By then, Amanda was standing near the fireplace, staring at the photograph sitting on the mantel. Tuck and Clara, taken on their twenty-fifth anniversary.
He walked toward Amanda, stopping when he was beside her. “I remember the first time I saw that picture,” he offered. “I’d been here for about a month before Tuck let me inside the house, and I remember asking who she was. I didn’t even know he’d been married.”
She could feel the heat radiating from him and tried to ignore it. “How could you not know that?”
“Because I didn’t know him. Until I showed up at his place that night, I’d never talked to Tuck before.”
“Why did you come here, then?”
“I don’t know,” he said with a shake of his head. “And I don’t know why he let me stay.”
“Because he wanted you here.”
“Did he tell you that?”
“Not in so many words. But Clara hadn’t been gone that long when you came along, and I think you were just what he needed.”
“And here I used to think it was just because he was drinking that night. Most nights, for that matter.”
She searched her memory. “Tuck wasn’t a drinker, was he?”
He touched the photo in its plain wooden frame, as if still trying to comprehend a world without Tuck in it. “It was before you knew him. He had a liking for Jim Beam back then, and sometimes he’d stagger out to the garage still holding the half-empty bottle. He’d wipe his face with his bandanna and tell me that it would be better if I found someplace else to stay. He must have said that every night for the first six months I was sleeping out there. And I’d lie there all night, hoping that by the next morning he would have forgotten what he’d told me. And then, one day, he just stopped drinking, and he never said it again.” He turned toward her, his face only inches from hers. “He was a good man,” he said.
“I know,” she said. He was close enough that she could smell him; soap and musk, mingling together. Too close. “I miss him, too.”
She stepped away, reaching over to fiddle with one of the threadbare pillows on the sofa, creating distance again. Outside, the sun was dropping behind the trees, making the small room even darker. She heard Dawson clear his throat.
“Let’s get that drink. I’m sure that Tuck has some sweet tea in the refrigerator.”
“Tuck doesn’t drink sweet tea. He’s probably got some Pepsi, though.”
“Let’s check,” he said, making for the kitchen.
He moved with the grace of an athlete, and she shook her head slightly, trying to force away the thought. “Are you sure we should be doing this?”
“I’m pretty sure it’s exactly what Tuck wanted.”
Like the living room, the kitchen might have been stored in a time capsule, with appliances straight from a 1940s Sears, Roebuck catalog, a toaster the size of a microwave oven and a boxy refrigerator with a latch handle. The wooden countertop was black with water stains near the sink, and the white paint on the cabinets was chipping near the knobs. The flower-patterned curtains—obviously something Clara had hung—had turned a dingy grayish yellow, stained by the smoke from Tuck’s cigarettes. There was a small, barrel-top table with room for two, and a clump of paper napkins had been stuffed beneath it to keep it from wobbling. Dawson swung the latch on the refrigerator door, reached in, and pulled out a jug of tea. Amanda entered as he set the tea on the counter.

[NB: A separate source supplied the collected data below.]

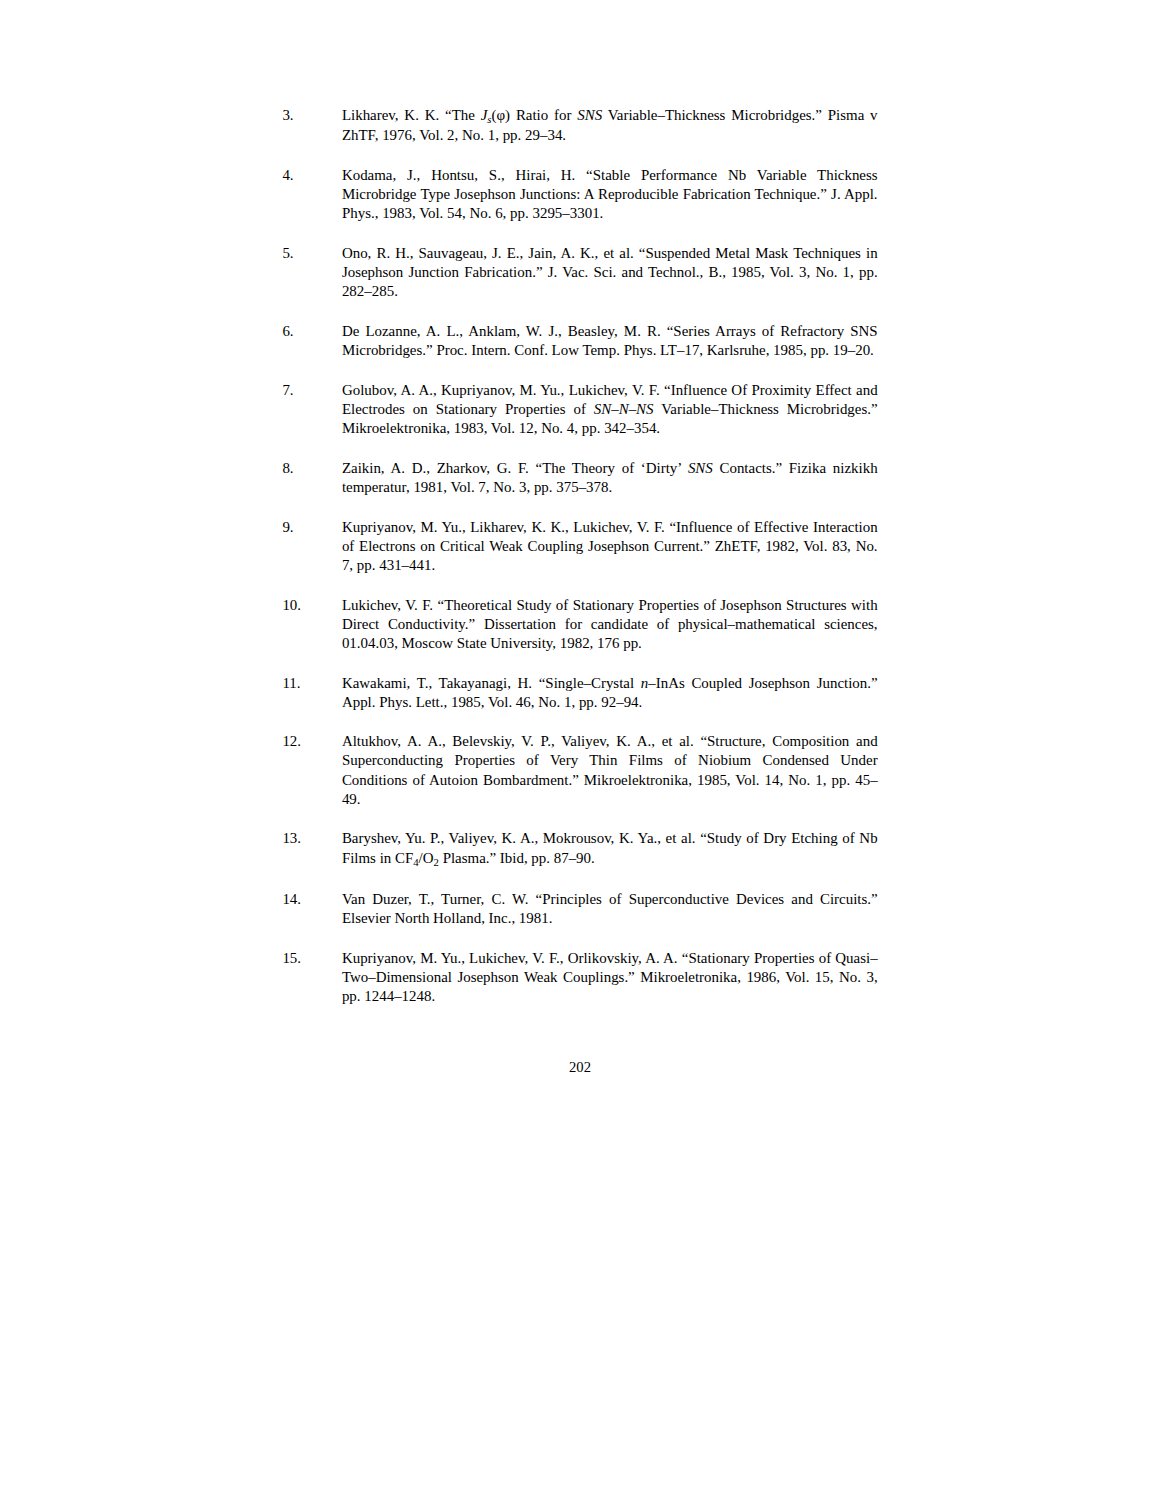Likharev, K. K. “The Js(φ) Ratio for SNS Variable–Thickness Microbridges.” Pisma v ZhTF, 1976, Vol. 2, No. 1, pp. 29–34.
Kodama, J., Hontsu, S., Hirai, H. “Stable Performance Nb Variable Thickness Microbridge Type Josephson Junctions: A Reproducible Fabrication Technique.” J. Appl. Phys., 1983, Vol. 54, No. 6, pp. 3295–3301.
Ono, R. H., Sauvageau, J. E., Jain, A. K., et al. “Suspended Metal Mask Techniques in Josephson Junction Fabrication.” J. Vac. Sci. and Technol., B., 1985, Vol. 3, No. 1, pp. 282–285.
De Lozanne, A. L., Anklam, W. J., Beasley, M. R. “Series Arrays of Refractory SNS Microbridges.” Proc. Intern. Conf. Low Temp. Phys. LT–17, Karlsruhe, 1985, pp. 19–20.
Golubov, A. A., Kupriyanov, M. Yu., Lukichev, V. F. “Influence Of Proximity Effect and Electrodes on Stationary Properties of SN–N–NS Variable–Thickness Microbridges.” Mikroelektronika, 1983, Vol. 12, No. 4, pp. 342–354.
Zaikin, A. D., Zharkov, G. F. “The Theory of ‘Dirty’ SNS Contacts.” Fizika nizkikh temperatur, 1981, Vol. 7, No. 3, pp. 375–378.
Kupriyanov, M. Yu., Likharev, K. K., Lukichev, V. F. “Influence of Effective Interaction of Electrons on Critical Weak Coupling Josephson Current.” ZhETF, 1982, Vol. 83, No. 7, pp. 431–441.
Lukichev, V. F. “Theoretical Study of Stationary Properties of Josephson Structures with Direct Conductivity.” Dissertation for candidate of physical–mathematical sciences, 01.04.03, Moscow State University, 1982, 176 pp.
Kawakami, T., Takayanagi, H. “Single–Crystal n–InAs Coupled Josephson Junction.” Appl. Phys. Lett., 1985, Vol. 46, No. 1, pp. 92–94.
Altukhov, A. A., Belevskiy, V. P., Valiyev, K. A., et al. “Structure, Composition and Superconducting Properties of Very Thin Films of Niobium Condensed Under Conditions of Autoion Bombardment.” Mikroelektronika, 1985, Vol. 14, No. 1, pp. 45–49.
Baryshev, Yu. P., Valiyev, K. A., Mokrousov, K. Ya., et al. “Study of Dry Etching of Nb Films in CF4/O2 Plasma.” Ibid, pp. 87–90.
Van Duzer, T., Turner, C. W. “Principles of Superconductive Devices and Circuits.” Elsevier North Holland, Inc., 1981.
Kupriyanov, M. Yu., Lukichev, V. F., Orlikovskiy, A. A. “Stationary Properties of Quasi–Two–Dimensional Josephson Weak Couplings.” Mikroeletronika, 1986, Vol. 15, No. 3, pp. 1244–1248.
202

“How did you know that Tuck had sweet tea?” she asked.
“The same way I knew you had the keys,” he answered as he reached into the cupboard and pulled out a pair of jelly jars.

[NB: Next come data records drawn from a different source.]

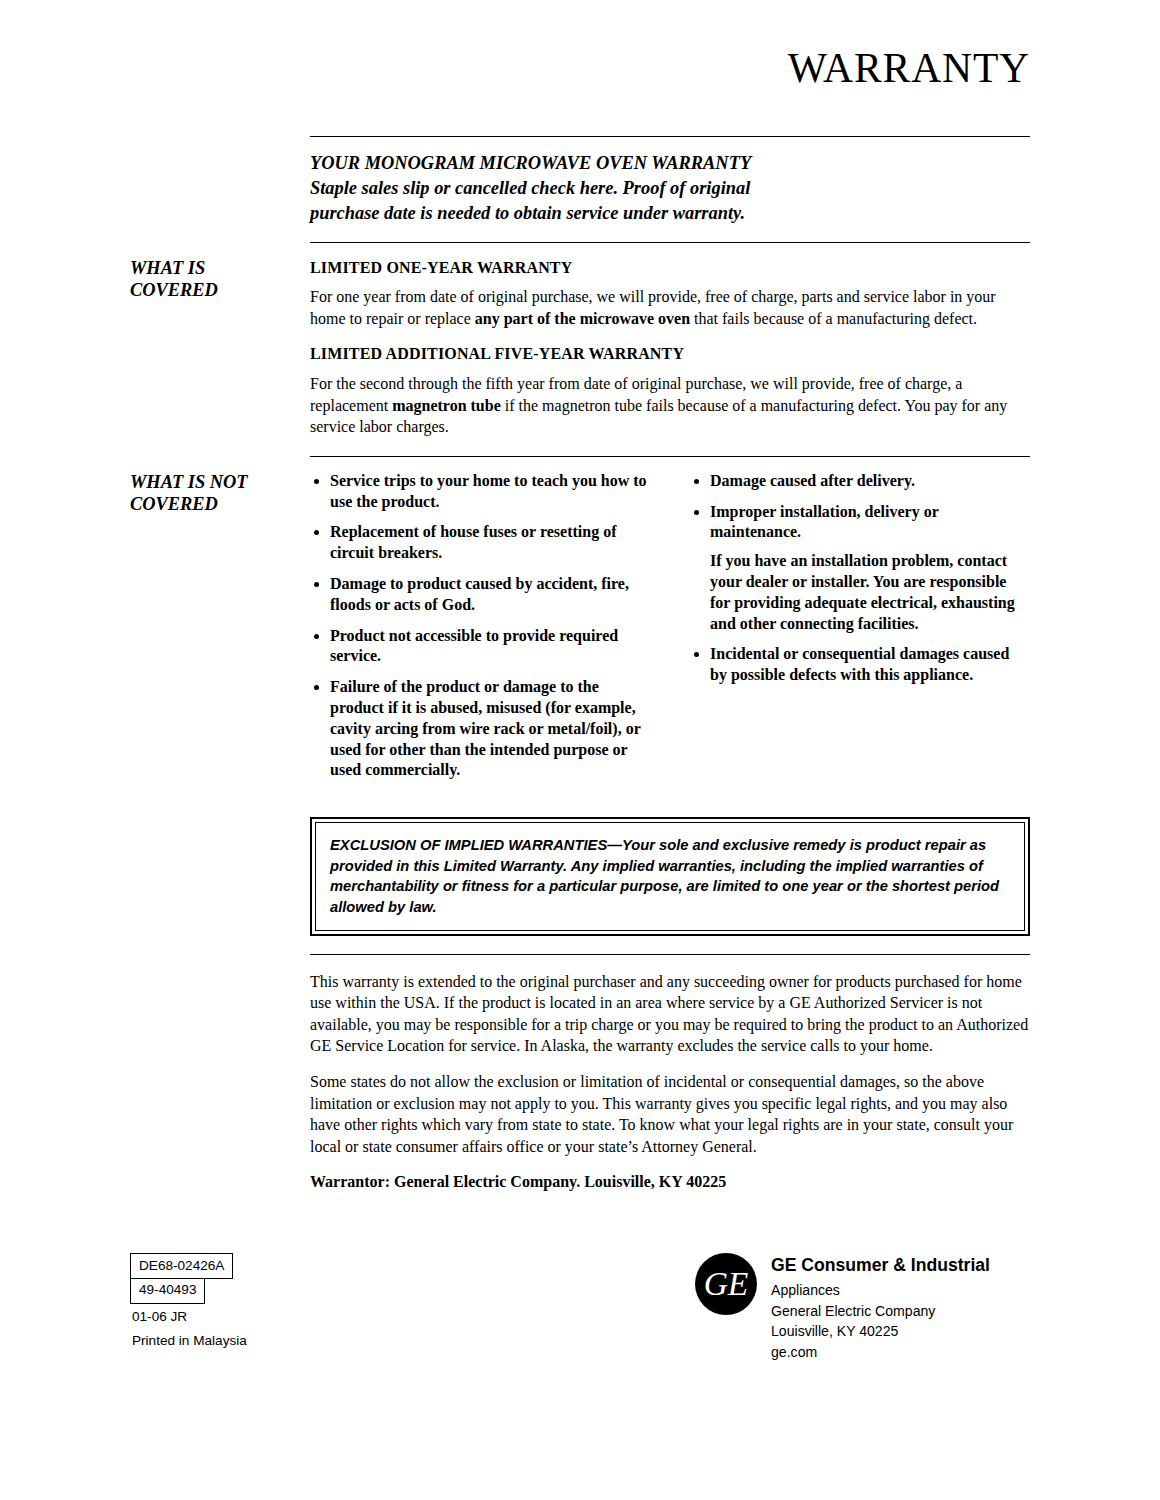WARRANTY
YOUR MONOGRAM MICROWAVE OVEN WARRANTY
Staple sales slip or cancelled check here. Proof of original
purchase date is needed to obtain service under warranty.
WHAT IS
COVERED
LIMITED ONE-YEAR WARRANTY
For one year from date of original purchase, we will provide, free of charge, parts and service labor in your home to repair or replace any part of the microwave oven that fails because of a manufacturing defect.
LIMITED ADDITIONAL FIVE-YEAR WARRANTY
For the second through the fifth year from date of original purchase, we will provide, free of charge, a replacement magnetron tube if the magnetron tube fails because of a manufacturing defect. You pay for any service labor charges.
WHAT IS NOT
COVERED
Service trips to your home to teach you how to use the product.
Replacement of house fuses or resetting of circuit breakers.
Damage to product caused by accident, fire, floods or acts of God.
Product not accessible to provide required service.
Failure of the product or damage to the product if it is abused, misused (for example, cavity arcing from wire rack or metal/foil), or used for other than the intended purpose or used commercially.
Damage caused after delivery.
Improper installation, delivery or maintenance.
If you have an installation problem, contact your dealer or installer. You are responsible for providing adequate electrical, exhausting and other connecting facilities.
Incidental or consequential damages caused by possible defects with this appliance.
EXCLUSION OF IMPLIED WARRANTIES—Your sole and exclusive remedy is product repair as provided in this Limited Warranty. Any implied warranties, including the implied warranties of merchantability or fitness for a particular purpose, are limited to one year or the shortest period allowed by law.
This warranty is extended to the original purchaser and any succeeding owner for products purchased for home use within the USA. If the product is located in an area where service by a GE Authorized Servicer is not available, you may be responsible for a trip charge or you may be required to bring the product to an Authorized GE Service Location for service. In Alaska, the warranty excludes the service calls to your home.
Some states do not allow the exclusion or limitation of incidental or consequential damages, so the above limitation or exclusion may not apply to you. This warranty gives you specific legal rights, and you may also have other rights which vary from state to state. To know what your legal rights are in your state, consult your local or state consumer affairs office or your state’s Attorney General.
Warrantor: General Electric Company. Louisville, KY 40225
DE68-02426A
49-40493
01-06 JR
Printed in Malaysia
GE
GE Consumer & Industrial Appliances
General Electric Company
Louisville, KY 40225
ge.com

“What are you talking about?”
Dawson filled the jars. “Tuck knew we’d both end up here eventually, and he remembered that I like sweet tea. So he made sure he had some waiting in the refrigerator.”
Of course he did. Just as he’d done with the attorney. But before she could dwell on it, Dawson offered her the tea, bringing her back to the present. Their fingers brushed as she took it.
Dawson held up his tea. “To Tuck,” he said.
Amanda clinked her glass with his, and all of it—standing close to Dawson, the tug of the past, the way she’d felt when he’d held her, the two of them alone in the house—was almost more than she could handle. A little voice inside her whispered that she needed to be careful, that nothing good could come of this, and reminded her that she had a husband and children. But that only made things more confusing.
“So, twenty years, huh?” Dawson finally asked.
He was asking about her marriage, but in her distracted state it took her a moment to grasp. “Almost. How about you? Were you ever married?”